There’s sort of two ways we could imagine training it to produce an AGI. We could give it sufficiently long-term training data that it learns to pursue AGI in a goal-directed manner, or we could give it a bunch of AGI researcher training data which it learns to imitate such that it ends up flailing and sort of vaguely making progress but also just doing a bunch of random stuff.
Creating an AGI is probably one of the longest-scale activities one can imagine, because one is basically creating a persistent successor agent. So in order to pursue this properly in a persistent goal-directed manner, I’d think one needs very long-scale illustrations. For instance one could have an illustration of someone who starts a religion which then persists for long after their death, or similar for starting a company, a trust fund, etc., or creatures evolving to persist in an environment.
This is not very viable in practice. But maybe if you trained an AGI to imitate AI researchers on a shorter scale like weeks or months, then it could produce a lot of AI research that is weakly but not strongly directed towards AGI. This could of course partly be interpolated from imitation of non-AI researchers and programmers and such, which would get you some part of the way.
In both cases I’m skeptical about the viability of getting training data for it. How many people can you really get to record their research activities in sufficient detail for this to work? Probably not enough. And again I don’t think this will be prioritized because there are numerous obvious improvements that can be made on Gato to make it less dependent on training data.

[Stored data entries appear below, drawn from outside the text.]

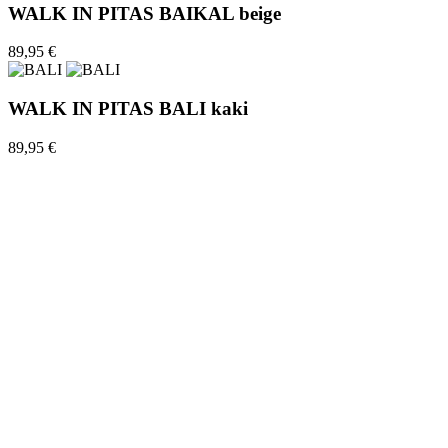
WALK IN PITAS BAIKAL beige
89,95 €
WALK IN PITAS BALI kaki
89,95 €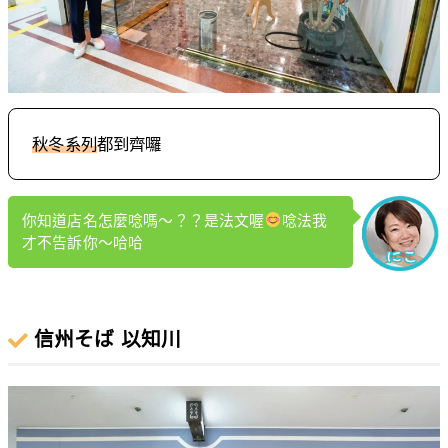
秋冬系列
都到齊囉
你知道店名怎麼唸嗎～？？是法文喔
唸法我
才不告訴你～哈哈
信州そば 以知川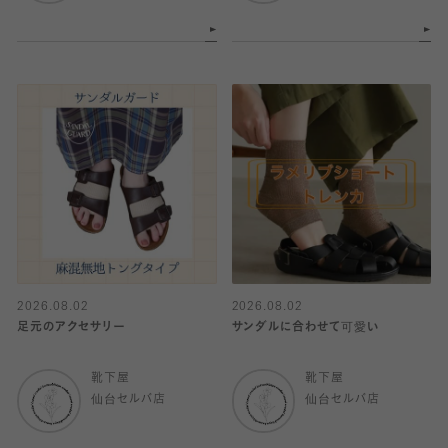
2026.08.02
2026.08.02
足元のアクセサリー
サンダルに合わせて可愛い
靴下屋
靴下屋
仙台セルバ店
仙台セルバ店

I am interested in more of your thoughts on this part, because I do not grok the necessity of a single world-model or long-term planning (though I’m comfortable granting that they would make it much more effective). Are these independent requirements, or are they linked somehow? Would an explanation look like:
Because the chunks of the world model are small, foom won’t meaningfully increase capabilities past a certain point.
Or maybe:
Without long-term planning, the disproportionate investment in increasing capabilities that leads to foom never makes sense.
The second one. The logic for increasing capabilities is “if I increase my capabilities, then I’ll better reach my goal”. But Gato does not implement the dynamic of “if I infer [if X then I’ll better reach my goal] then promote X to an instrumental goal”. Nor does it particularly pursue goals by any other means. Gato just acts similar to how its training examples acted in similar situations to the ones it finds itself in.

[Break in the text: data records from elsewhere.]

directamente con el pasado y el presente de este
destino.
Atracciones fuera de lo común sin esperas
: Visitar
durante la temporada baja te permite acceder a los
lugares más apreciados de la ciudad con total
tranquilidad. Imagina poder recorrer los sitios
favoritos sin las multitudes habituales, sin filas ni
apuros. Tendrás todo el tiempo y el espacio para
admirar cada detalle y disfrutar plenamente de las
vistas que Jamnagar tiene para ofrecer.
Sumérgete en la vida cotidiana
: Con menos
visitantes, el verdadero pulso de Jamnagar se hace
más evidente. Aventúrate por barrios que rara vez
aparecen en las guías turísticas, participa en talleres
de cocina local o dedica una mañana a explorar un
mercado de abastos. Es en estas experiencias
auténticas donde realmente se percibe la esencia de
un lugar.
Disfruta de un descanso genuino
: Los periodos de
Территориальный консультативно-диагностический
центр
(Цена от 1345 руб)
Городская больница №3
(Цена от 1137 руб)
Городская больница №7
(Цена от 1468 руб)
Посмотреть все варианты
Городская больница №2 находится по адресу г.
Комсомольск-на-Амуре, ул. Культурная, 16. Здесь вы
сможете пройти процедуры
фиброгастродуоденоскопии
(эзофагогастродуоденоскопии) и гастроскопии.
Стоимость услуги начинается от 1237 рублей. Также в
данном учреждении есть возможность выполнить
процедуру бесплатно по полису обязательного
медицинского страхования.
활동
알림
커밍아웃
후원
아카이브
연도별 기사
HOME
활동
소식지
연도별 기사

If anyone was wondering whether DM planned to follow it up in the obvious way because of the obvious implications of its obvious generality and obvious scalability, Hassabis says on the Fridman podcast: ” it’s just the beginning really, it’s our most general agent one could call it so far but um you know that itself can be scaled up massively more than we’ve done so far obviously we’re in the in the middle of doing that.”
Don’t the scaling laws use logarithmic axis? That would suggest that the phenomenon is indeed exponential in it nature. If we need to get X times more compute with X times more data for additional improvements, we will hit the wall quite soon. There is only that much useful text on the Web and only that much compute that labs are willing to spend on this considering the diminishing returns.
There is a lot more useful data on YouTube (by several orders of magnitude at least? idk), I think the next wave of such breakthrough models will train on video.